Murder Before Evensong
All Creatures Great and Small and the Harry Potter franchise actor Matthew Lewis is sticking with Channel 5 for his next TV project. He’ll be playing the lead in cosy crime drama Murder Before Evensong, based on the debut novel by the former Reverend Richard Coles. (The book’s one of a series, so if this one finds its audience, it’ll have legs.) Lewis will play vicar Daniel, who is drawn into a murder investigation when a dead body is discovered at the back of his church. Amanda Redman will play his widowed mother Audrey. More casting and a release date are to be announced.
Open Water
Caleb Azumah Nelson’s debut novel made a huge splash (forgive the pun) in the publishing world, so it’s no surprise to see a screen adaptation on the way. An eight-part series will come to BBC One, with Azumah Nelson writing and directing. It’s the story of Marcus, Effie, and Effie’s boyfriend Samuel, and the complicated personal attachments between them. The cast and further details are yet to be announced, but expect great things.
Outrageous
The national obsession with the Mitford sisters is about to be re-sparked by a new six-episode drama series about the aristocrat family for BritBox International and UKTV. Bridgerton‘s Bessie Carter will play novelist Nancy Mitford, with Joanna Vanderham, Shannon Watson, Zoe Brough, Orla Hill and Isobel Jesper Jones as, respectively, Diana (wife of British Union of Fascist leader Oswald Mosley), Unity (a personal friend of Adolf Hitler), Jessica, Deborah and Pamela. It’s based on Mary Lovell’s excellent biography The Mitford Girls and written by Small Island and The Long Song‘s Sarah Williams. Filming began in June 2024, for an expected debut this year.
Out of the Dust
This six-part Netflix psychological thriller stars Sex Education‘s Asa Butterfield, Happy Valley‘s Siobhan Finneran, Doctor Who‘s Christopher Eccleston, and Three Girls‘ Molly Windsor. It’s the story of a cloistered Christian community into which an escaped prisoner arrives, which reveals its limitations and restraints. Windsor plays Rosie, a young woman torn between her husband and daughter, and the thrilling opportunities offered by a dark stranger.
Penance
Based on Eliza Clarke’s crime novel of the same name, Penance is being adapted for TV by bestselling author and Doctor Who podcaster Juno Dawson. The story centres on the brutal murder of a North Yorkshire teenager by three of her school friends on the eve of Brexit, and the events that led up to it, covering social media wars, obsessions with the occult and long-held rivalries. More details will be announced soon.
Pierre
David Harewood (Homeland, Supergirl) is set to lead a new six-part legal drama for Channel 4, co-written by Roy Williams and John Donnelly. It focuses on the title character (Harewood), a West London duty solicitor whose life is teetering on the edge when he begins to investigate the death of a young black client and uncovers “a chilling web of institutional corruption,” according to the press release, which adds, “When you come at the system, the system comes at you…”. We’ll bring you more details when they’re announced.

■ DATA RECORDS ■
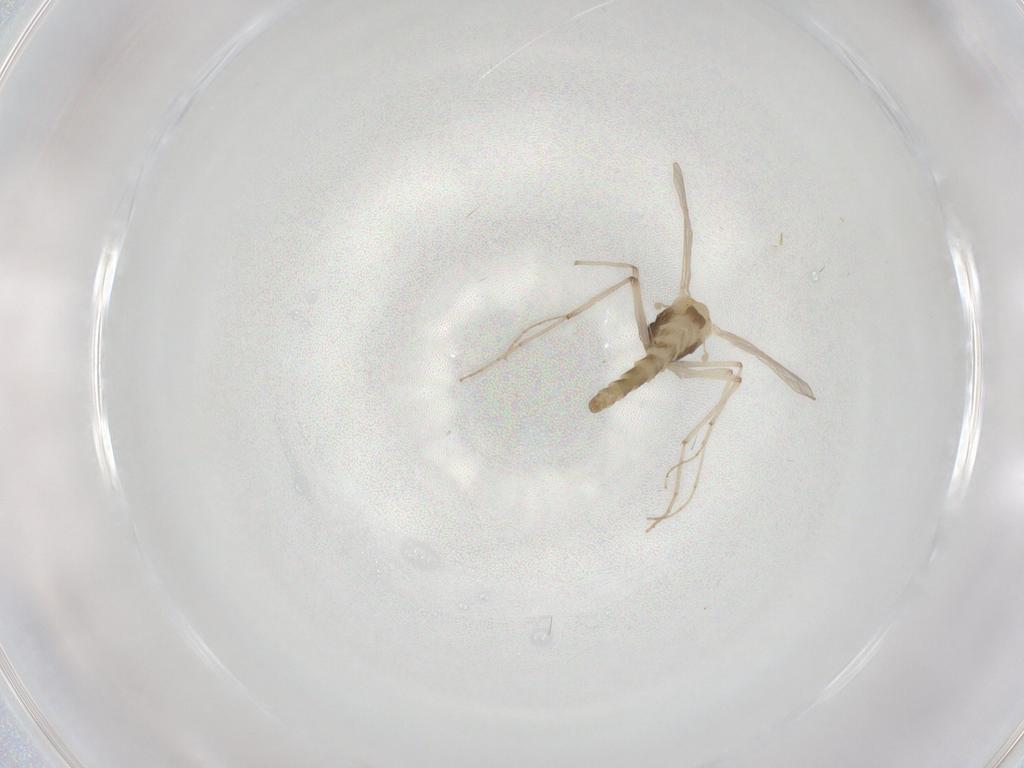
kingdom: Animalia
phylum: Arthropoda
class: Insecta
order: Diptera
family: Chironomidae
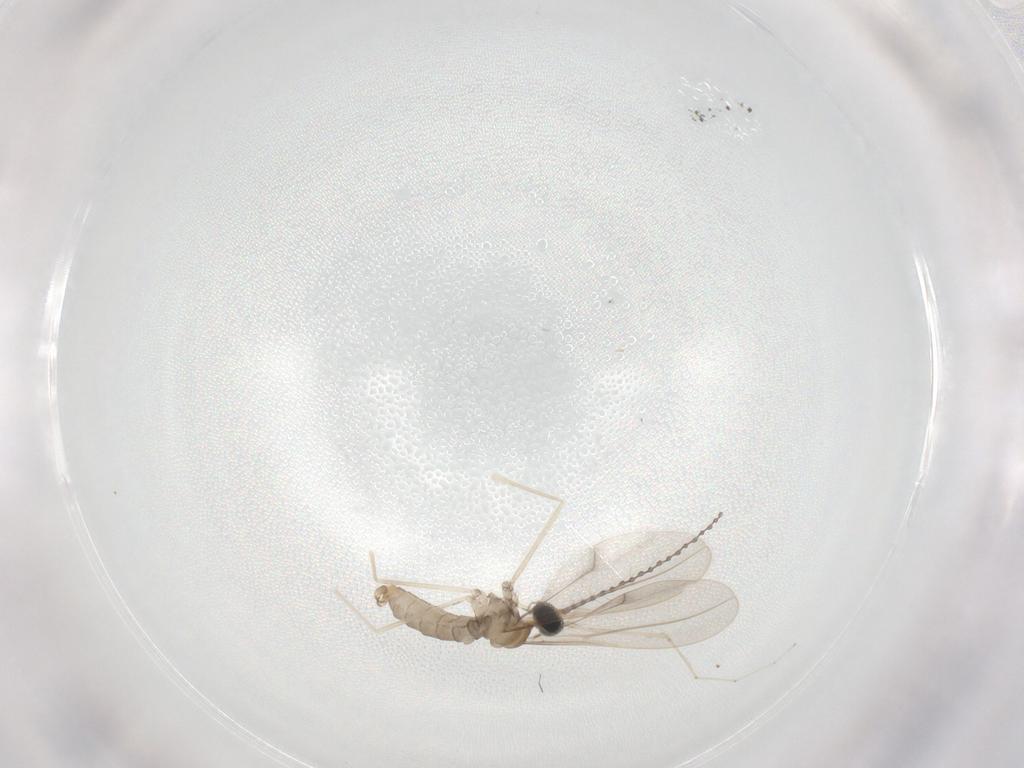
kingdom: Animalia
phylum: Arthropoda
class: Insecta
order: Diptera
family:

■ EXERCISE REQUIREMENTS ■
A) Translate this sentence from the TV preview into Spanish: "An eight-part series will come to BBC One, with Azumah Nelson writing and directing."
B) Retype the stretch of the TV preview from "Out of the Dust" through "a dark stranger.".

■ PER-TASK ANSWERS ■
A) Una serie de ocho episodios llegará a BBC One, con Azumah Nelson como guionista y director.

B)
Out of the Dust
This six-part Netflix psychological thriller stars Sex Education‘s Asa Butterfield, Happy Valley‘s Siobhan Finneran, Doctor Who‘s Christopher Eccleston, and Three Girls‘ Molly Windsor. It’s the story of a cloistered Christian community into which an escaped prisoner arrives, which reveals its limitations and restraints. Windsor plays Rosie, a young woman torn between her husband and daughter, and the thrilling opportunities offered by a dark stranger.